Get to Know Lehár's The Merry Widow

By John Conklin, BLO Artistic Advisor

Franz Lehár
PREMIERE
December 30, 1905 at the Theater an der Wien
Contrary to an often-stated misconception, the original production was an immediate success (a success which has been triumphantly replicated worldwide ever since). It was Lehár’s first international hit (he was 35), and although he lived until 1948 and wrote many more operettas, The Merry Widow remains his undisputed masterpiece.

In the years leading up to 1905, the Theater an der Wien had suffered from a series of recent failures, and so to keep their investment to a minimum, the management decided to use recycled sets and costumes—and to avoid paying rights fees for Meilhac’s original play, the billing read “partly based on a foreign idea.” As rehearsals proceeded, the producers became increasingly pessimistic that Lehár’s innovative use of orchestral color (usually reserved for more serious compositions) would be favorably received. At one point Lehár was offered 5,000 crowns to shut down the production. Wisely, he refused (and thank God).

Court Ball at the Hofburg by Wilhelm Gause, 1900.
THE SOURCE
The Merry Widow’s source was an 1861 comedy by the prolific playwright, Henri Meilhac (now best remembered for his role as a co-librettist for many of Offenbach’s hits). The play, L’Attaché d'Ambassade, was not particularly successful in Paris, but a German adaptation enjoyed a profitable run in Vienna and was frequently revived. In early 1905 it caught the attention of veteran librettist Leo Stein, who brought it to his occasional collaborator Viktor Léon. Their updated version was taken on by the Theater an der Wien and the music assigned to the well-known Richard Heuberger, who had given the theater its greatest recent success with Der Opernball (1898). The theater intendant, Wilhelm Karczag, was so disappointed when he heard Heuberger’s resulting music that he took back the script  (perhaps to Heuberger’s relief?). Karczag wanted to scrap the project, but his secretary steered him to the up-and-coming Lehár, who had scored some modest success with two earlier attempts at operetta.

Collected data:
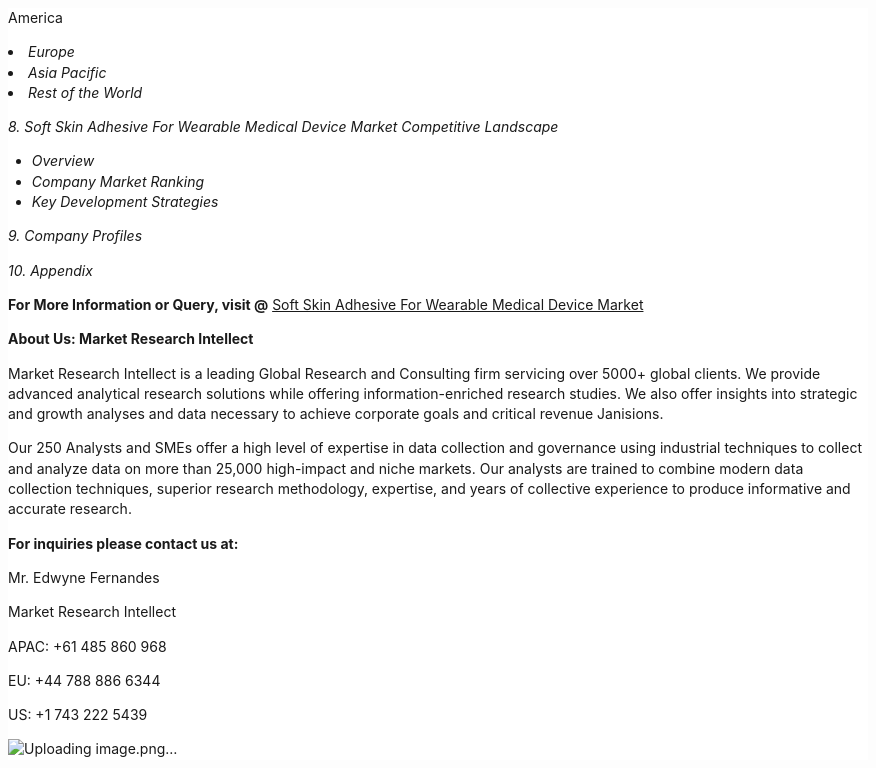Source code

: America</span></em></li><li><em><span class="">Europe</span></em></li><li><em><span class="">Asia Pacific</span></em></li><li><em><span class="">Rest of the World</span></em></li></ul><p><em><span class="font-[700]">8. Soft Skin Adhesive For Wearable Medical Device Market Competitive Landscape</span></em></p><ul><li><em><span class="">Overview</span></em></li><li><em><span class="">Company Market Ranking</span></em></li><li><em><span class="">Key Development Strategies</span></em></li></ul><p><em><span class="font-[700]">9. Company Profiles</span></em></p><p><em><span class="font-[700]">10. Appendix</span></em></p><p><span class="font-[700]"><strong>For More Information or Query, visit&nbsp;@</strong>&nbsp;</span><span class="font-[700]"><a href="https://www.marketresearchintellect.com/product/global-soft-skin-adhesive-for-wearable-medical-device-market-size-forecast/?utm_source=Linkedin&utm_medium=837" target="_blank" data-tracking-control-name="article-ssr-frontend-pulse_little-text-block" data-tracking-will-navigate="" data-test-link="">Soft Skin Adhesive For Wearable Medical Device Market</a></span></p><p><strong><span class="font-[700]">About Us: Market Research Intellect</span></strong></p><p><span class="">Market Research Intellect is a leading Global Research and Consulting firm servicing over 5000+ global clients. We provide advanced analytical research solutions while offering information-enriched research studies.&nbsp;</span>We also offer insights into strategic and growth analyses and data necessary to achieve corporate goals and critical revenue Janisions.</p><p><span class="">Our 250 Analysts and SMEs offer a high level of expertise in data collection and governance using industrial techniques to collect and analyze data on more than 25,000 high-impact and niche markets. Our analysts are trained to combine modern data collection techniques, superior research methodology, expertise, and years of collective experience to produce informative and accurate research.</span></p><p><strong>For inquiries please contact us at:</strong></p><p>Mr. Edwyne Fernandes</p><p>Market Research Intellect</p><p>APAC: +61 485 860 968</p><p>EU: +44 788 886 6344</p><p>US: +1 743 222 5439</p>
![Uploading image.png…]()
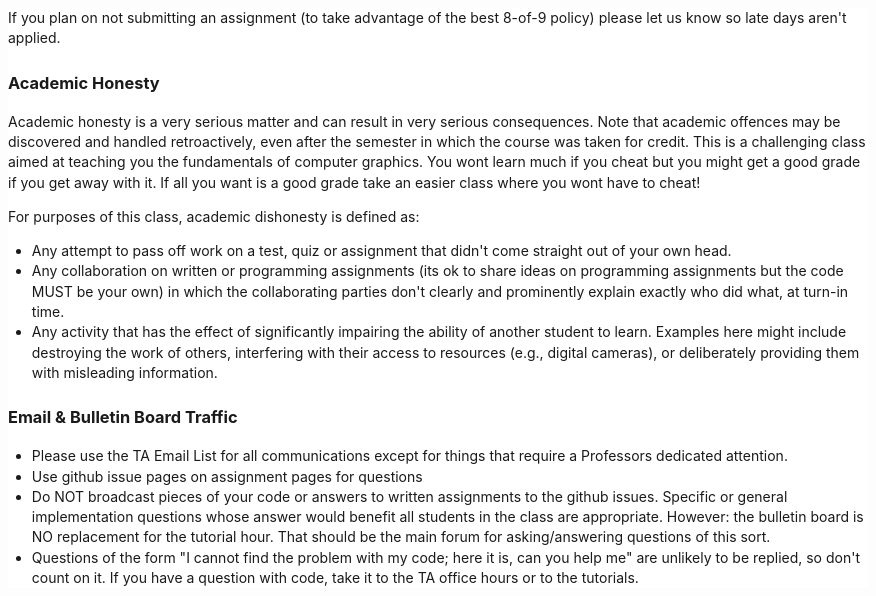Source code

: If you plan on not submitting an assignment (to take advantage of the best 8-of-9 policy) please let us know so late days aren't applied. 

### Academic Honesty

Academic honesty is a very serious matter and can result in very serious
consequences. Note that academic offences may be discovered and handled
retroactively, even after the semester in which the course was taken for credit.
This is a challenging class aimed at teaching you the fundamentals of computer
graphics. You wont learn much if you cheat but you might get a good grade if you
get away with it. If all you want is a good grade take an easier class where you
wont have to cheat!

For purposes of this class, academic dishonesty is defined as:

- Any attempt to pass off work on a test, quiz or assignment that didn't come straight out of your
  own head.
- Any collaboration on written or programming assignments (its ok to share ideas
  on programming assignments but the code MUST be your own) in which the
  collaborating parties don't clearly and prominently explain exactly who did
  what, at turn-in time.
- Any activity that has the effect of significantly impairing the ability of
  another student to learn. Examples here might include destroying the work of
  others, interfering with their access to resources (e.g., digital cameras), or
  deliberately providing them with misleading information.

### Email & Bulletin Board Traffic

- Please use the TA Email List for all communications except for things that require a Professors dedicated attention. 
- Use github issue pages on assignment pages for questions
- Do NOT broadcast pieces of your code or answers to written assignments to the
  github issues. Specific or general implementation questions whose answer
  would benefit all students in the class are appropriate. However: the bulletin
  board is NO replacement for the tutorial hour. That should be the main forum
  for asking/answering questions of this sort.
- Questions of the form "I cannot find the problem with my code; here it is, can
  you help me" are unlikely to be replied, so don't count on it. If you have a
  question with code, take it to the TA office hours or to the tutorials.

#### Activity A:
Write out the stretch of the Merry Widow article from "In the years" through "Wilhelm Gause, 1900.", substituting "doubtful" for "pessimistic".
#### Activity B:
In the listing, transcribe the stretch from the line containing "- Please use" through the line containing "- Do NOT broadcast".
The listing is unrelated to the Merry Widow article.

#### Final answer A:
In the years leading up to 1905, the Theater an der Wien had suffered from a series of recent failures, and so to keep their investment to a minimum, the management decided to use recycled sets and costumes—and to avoid paying rights fees for Meilhac’s original play, the billing read “partly based on a foreign idea.” As rehearsals proceeded, the producers became increasingly doubtful that Lehár’s innovative use of orchestral color (usually reserved for more serious compositions) would be favorably received. At one point Lehár was offered 5,000 crowns to shut down the production. Wisely, he refused (and thank God).

Court Ball at the Hofburg by Wilhelm Gause, 1900.

#### Final answer B:
- Please use the TA Email List for all communications except for things that require a Professors dedicated attention. 
- Use github issue pages on assignment pages for questions
- Do NOT broadcast pieces of your code or answers to written assignments to the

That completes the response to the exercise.